A transgender inmate will get a big financial settlement from the Oregon Department of Corrections after a lawsuit claimed harassment by prison guards and denial of medical care, the Oregonian reported.
The state will pay $167,500 along with $100,000 in legal fees to Michale Wright, the paper said.
What's the background?
- The 26-year-old is serving time at the Oregon State Correctional Institution in Salem for attempted robbery and has identified as a woman since age 16, the paper reported.
- Wright was denied multiple requests for hormone treatment despite an official diagnosis of gender dysphoria, the Oregonian reported, citing the lawsuit.
- The suit also said Wright was placed in segregation or solitary confinement for weeks and sometimes months, the paper reported.
- Corrections officers also told Wright to “man up,” “be a man,” and called her a “freak” and a homophobic slur, the Oregonian said, citing the suit.
- Wright also was facing $4,220 in medical fees related to a suicide attempt, the paper reported, but the state agreed to nix those fees as part of the settlement.
What else is happening?
- Mat dos Santos, legal director of the ACLU's Oregon office, which represented Wright, said his client is “under consideration” for transfer to the state’s lone women’s prison, the Oregonian reported.
- “I’m around men all the time. I don’t identify as a man, and I don’t relate to them," Wright told the paper in a phone call from prison. "For me, it’s a negative experience.”
- Wright continues to be listed on the state’s offender website as a man, the Oregonian reported.
- The state also said it would consider Wright’s request for a curling iron and flat iron and agreed to allow Wright to use an electric razor “without restriction as to where on her body she can use it,” the paper said.
- The state also promised to provide Wright with “clothing appropriate for her size,” including bras, the Oregonian added.
- Dos Santos said his client has requested an orchiectomy — a surgical procedure to remove the testicles — before Wright is released next year, the paper said.

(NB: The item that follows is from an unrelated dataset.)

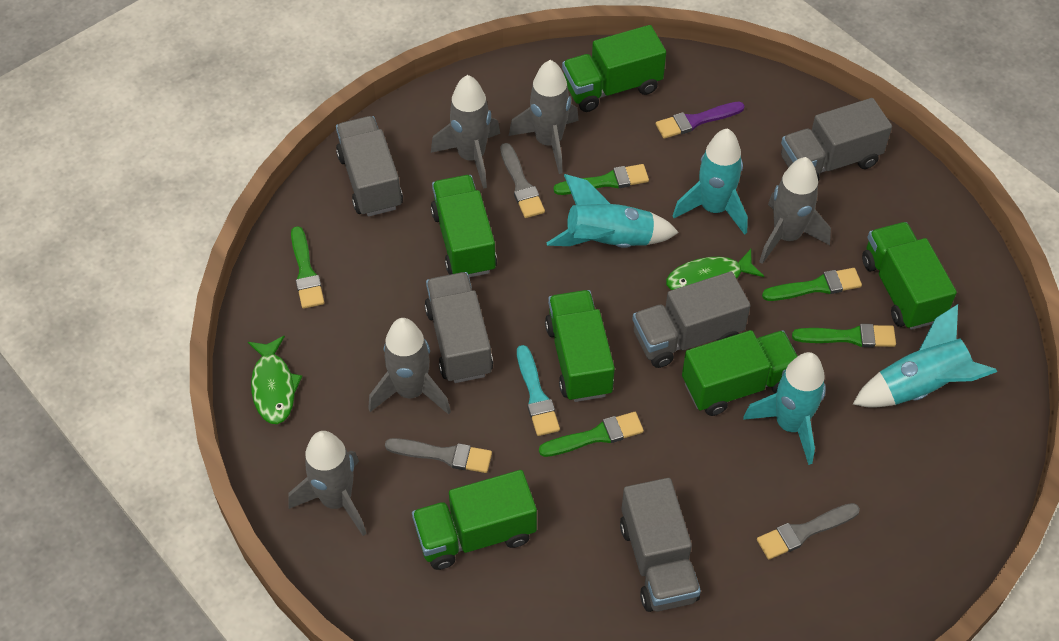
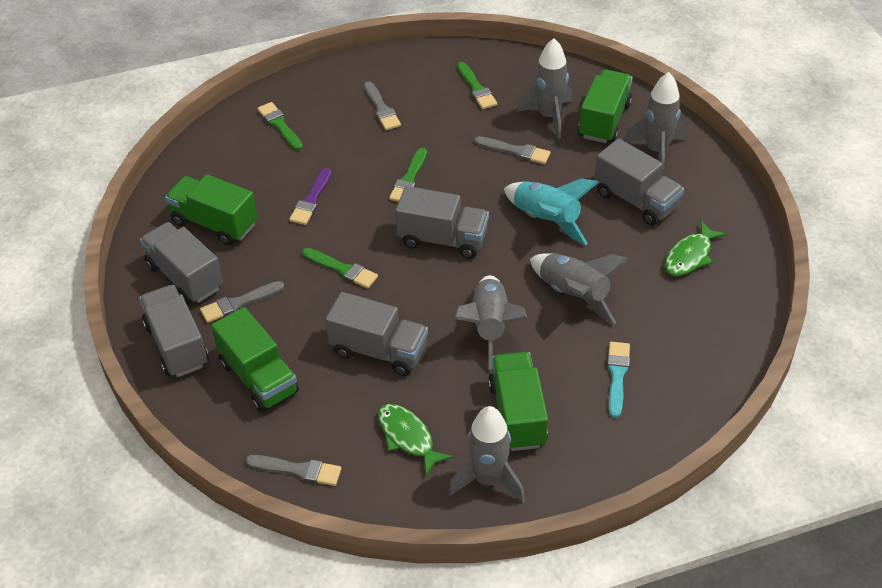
green brush: [291,226,324,309] [539,412,644,457] [554,164,649,195] [762,268,862,301] [792,324,896,347] = 5 -> [257,102,303,150] [302,248,378,289] [389,148,427,202] [457,62,497,109] = 4
green truck: [412,470,537,570] [431,175,497,278] [545,290,615,402] [562,25,666,112] [682,330,798,416] [862,222,957,330] = 6 -> [165,174,257,245] [211,307,299,412] [488,352,548,451] [578,69,633,143] = 4
grey brush: [385,438,492,473] [500,143,545,218] [757,503,860,560] = 3 -> [200,281,284,323] [246,455,341,486] [364,81,401,130] [474,136,551,164] = 4
turquoise rocket: [547,174,679,248] [673,128,748,235] [743,352,826,465] [853,304,997,408] = 4 -> [504,179,599,245] = 1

What did the state have to say?
- The Department of Corrections didn’t respond when asked if employees faced discipline as a result of Wright’s harassment allegations, the Oregonian reported.
- Colette Peters, director of the Department of Corrections, said in a Tuesday statement that the agency disagrees with many of Wright’s allegations but “never disputed the basic principles that transgender individuals within our care and custody should have access to quality medical and mental health care, and that they should be treated in a respectful, inclusive manner," the paper said.
- The state said it would continue to refer to inmates by “their preferred pronouns," the Oregonian reported.
- “Staff should not purposely use an incorrect pronoun,” the directive states, according to the paper, and employees can't harass or discipline transgender inmates, for instance, over wearing makeup “or because of staff’s personal views or beliefs regarding transgender persons.”